According to initial police statements, at this point one or more of the suspects began firing with automatic handguns and Trooper Foerster fired four times before falling mortally wounded. At Acoli's trial, Harper testified that the gunfight started "seconds" after Foerster arrived at the scene. At this trial, Harper said that Foerster reached into the vehicle, pulled out and held up an automatic pistol and ammunition magazine, and said "Jim, look what I found", while facing Harper at the rear of the vehicle. At this point, Assata Shakur and Zayd Shakur were ordered to put their hands on their laps and not to move; Harper said that Assata Shakur then reached down to the right of her right leg, pulled out a pistol, and shot him in the shoulder, after which he retreated to behind his vehicle. Questioned by prosecutor C. Judson Hamlin, Harper said he saw Foerster shot just as Assata Shakur was felled by bullets from Harper's gun. In his opening statement to a jury, Hamlin said that Acoli shot Foerster with a .38 caliber automatic pistol and then used Foerster's own gun to "execute him". According to the testimony of State Police investigators, two jammed semi-automatic pistols were discovered near Foerster's body.
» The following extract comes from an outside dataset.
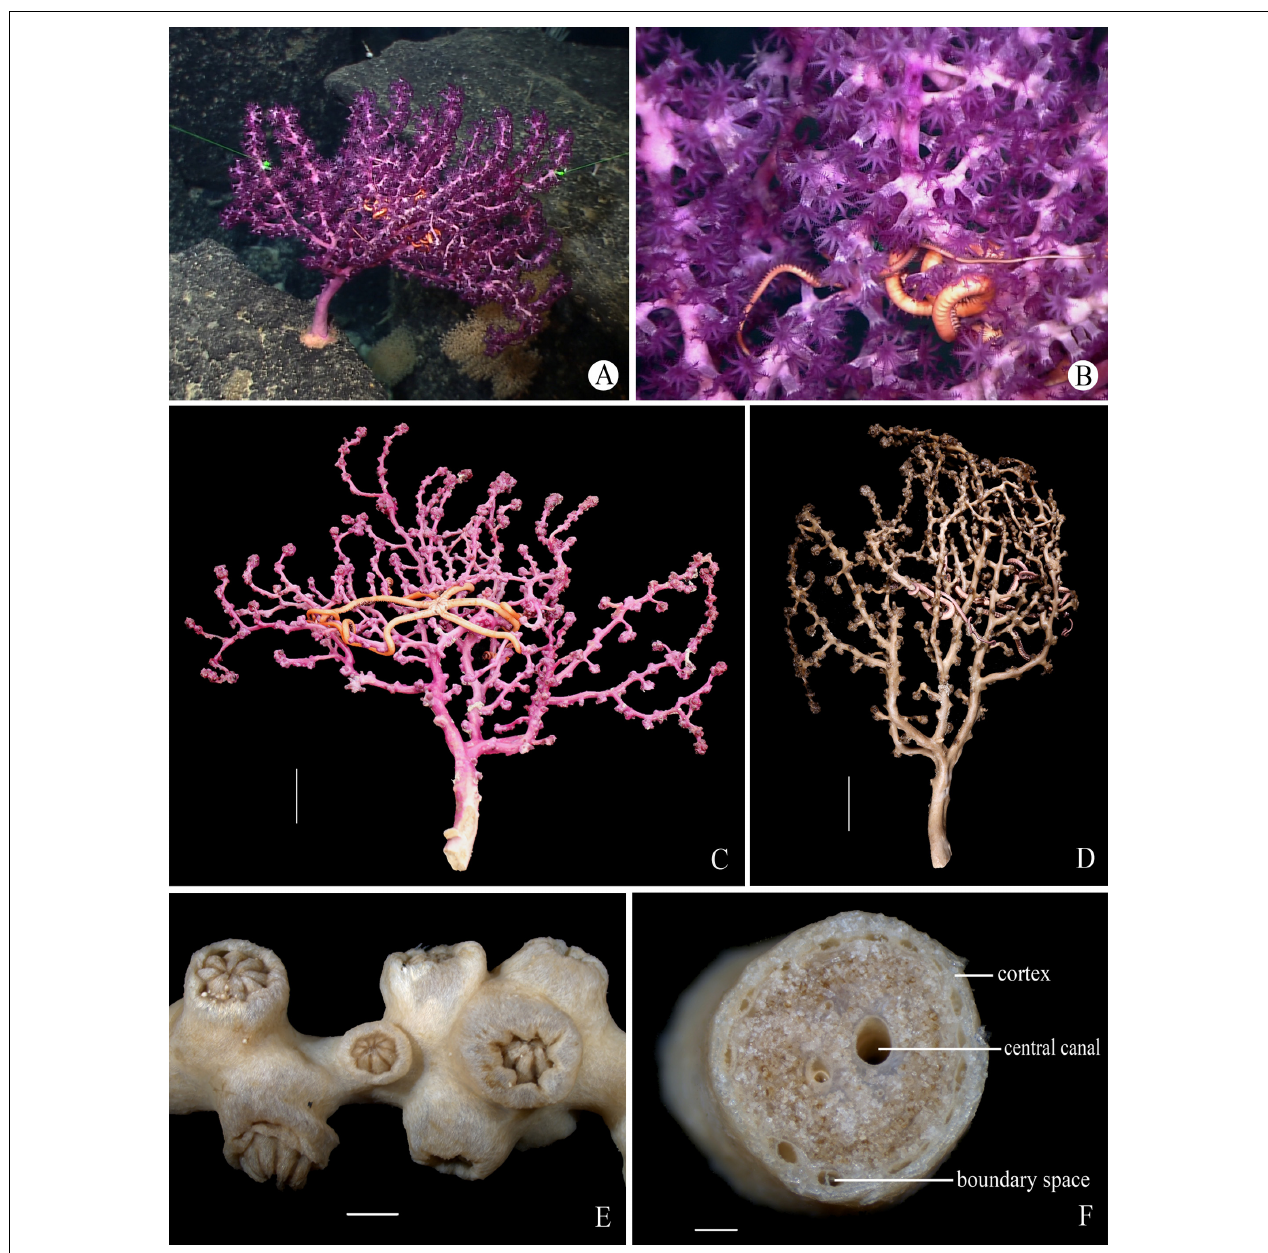
FIGURE 9 | The specimen MBM286394 of Victorgorgia eminens Moore et al., 2017. (A) In situ . Laser dots spaced at 33 cm used for measuring dimensions. (B) Close view in situ , showing expanded polyps. (C) The freshly collected specimen, photographed by Shaoqing Wang. (D) The preserved specimen. (E) Retracted autozooids. (F) Cross-section of terminal medulla. Scale bars = 5 cm (C,D) , 2 mm (E) , and 0.5 mm (F) .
In Shakur's version of events, she says she was shot and wounded with her hands up and couldn't have killed Foerster. Acoli said at the time that he was hit by a bullet, blacked out and couldn't remember what happened.

Acoli then drove the car (a white Pontiac LeMans with Vermont license plates)—which contained Assata Shakur, who was wounded, and Zayd Shakur, who was dead or dying—5 mi down the road. The vehicle was chased by three patrol cars and the booths down the turnpike were alerted. Acoli then exited the car and, after being ordered to halt by a trooper, fled into the woods as the trooper emptied his gun. Assata Shakur then walked towards the trooper with her bloodied arms raised in surrender. Acoli was captured after a 36-hour manhunt—involving 400 people, state police helicopters, and bloodhounds. Zayd Shakur's body was found in a nearby gully along the road.

==Prison==
A jury convicted Acoli of first-degree murder in 1974 and sentenced him to life without the possibility of parole until after 25 years served. Upon entering New Jersey State Prison he was subsequently confined to a new and specially created Management Control Unit (MCU), where he remained for almost five years.

In September 1979, Acoli was transferred to Marion, Illinois, federal prison. In July 1987 he was transferred to the federal penitentiary at Leavenworth, Kansas. In the fall of 1992, Acoli was denied parole. He was up for parole again in 2012. On September 29, 2014, a New Jersey state appeals court officially granted Acoli's request for parole, though the state of New Jersey appealed this ruling. A higher court reversed this ruling in February 2017. On November 21, 2017, the appeals board denied parole, and Acoli was not scheduled to be eligible to apply again until 2032 when he would have been 94 years old. However, the New Jersey Supreme Court ordered that he be made eligible to apply for parole again sooner, and he was ultimately granted parole in May 2022 at the age of 85.

==In popular culture==
Sundiata Acoli is hailed in the song "Sunshine" by hip hop artist Yasiin Bey alongside Mumia Abu Jamal and Assata Shakur. He is also given a "revolutionary salute" at the end of the Dead Prez song "I Have A Dream, Too", along with Zayd Shakur and Assata Shakur.